- Australian movie poster
- Directed by: John Tatoulis
- Written by: Tom Galbraith Lakis Lazopoulos
- Starring: Lakis Lazopoulos Zoe Carides Claudia Buttazzoni John Bluthal
- Distributed by: Palace Films Odeon
- Release dates: 2000 (Greece); 12 September 2002 (Australia);
- Running time: 85 minutes
- Countries: Australia Greece
- Languages: English Greek
- Box office: A$92,142 (Australia)

= Fovou tous Ellines =

Fovou tous Ellines (also known as Beware of Greeks Bearing Guns) is a film directed by John Tatoulis.
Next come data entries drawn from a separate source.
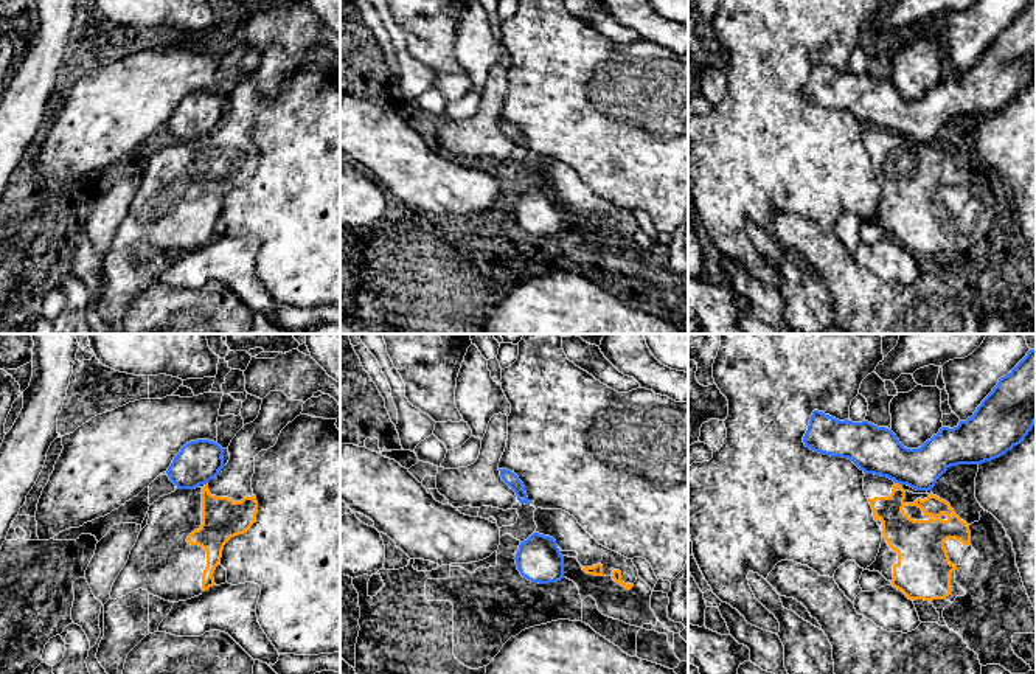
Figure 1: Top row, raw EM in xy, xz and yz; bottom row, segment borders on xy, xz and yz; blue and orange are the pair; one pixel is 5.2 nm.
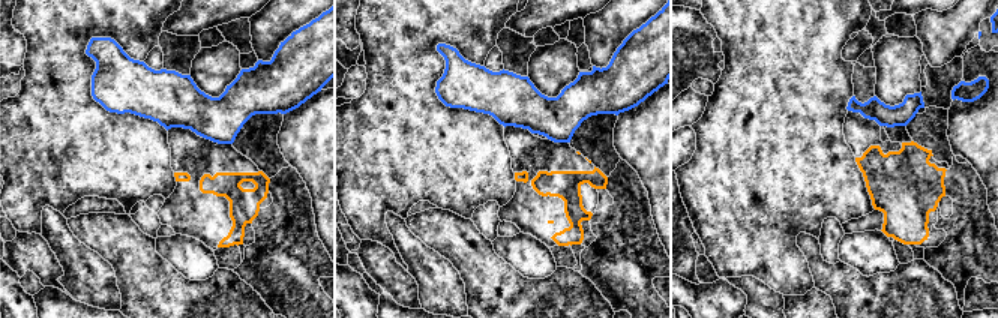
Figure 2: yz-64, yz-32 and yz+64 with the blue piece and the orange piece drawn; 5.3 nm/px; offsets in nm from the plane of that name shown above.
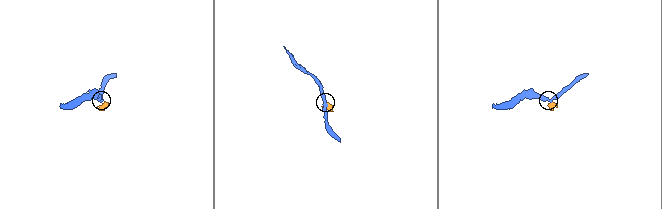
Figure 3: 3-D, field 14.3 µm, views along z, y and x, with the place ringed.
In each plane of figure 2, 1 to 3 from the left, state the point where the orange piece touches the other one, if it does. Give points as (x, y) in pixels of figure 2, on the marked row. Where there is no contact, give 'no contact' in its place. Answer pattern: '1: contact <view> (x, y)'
1: no contact
2: no contact
3: no contact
Filmed in Australia and the island of Crete, Greece it is a romantic comedy / drama that stars Lakis Lazopoulos alongside Zoe Carides, Claudia Buttazzoni and John Bluthal.

==Cast==
- Lakis Lazopoulos as Manos and George
- Zoe Carides as Niki
- John Bluthal as Stephanos
- Claudia Buttazzoni as Katerina
- Damien Fotiou as Jim
- Tasso Kavadia as Maria
- Osvaldo Maione as Enzo
- Percy Sieff as Petros
- Ron Haddrick as Thomas
- Anastasia Malinof as Helen
- Noni Ioannidou as young Maria (1943–1971)
- Dimitris Kaperonis as young Manos (1971)
- Alexandros Kaperonis as young George (1971)
- Artemis Ionnides as young Nicki (1971)
- Nikos Psarras as young Vasilli (1943)
- Dimitris Kalantzis as young Stephanos (1943)

==Release==
The film was highly popular in Greece.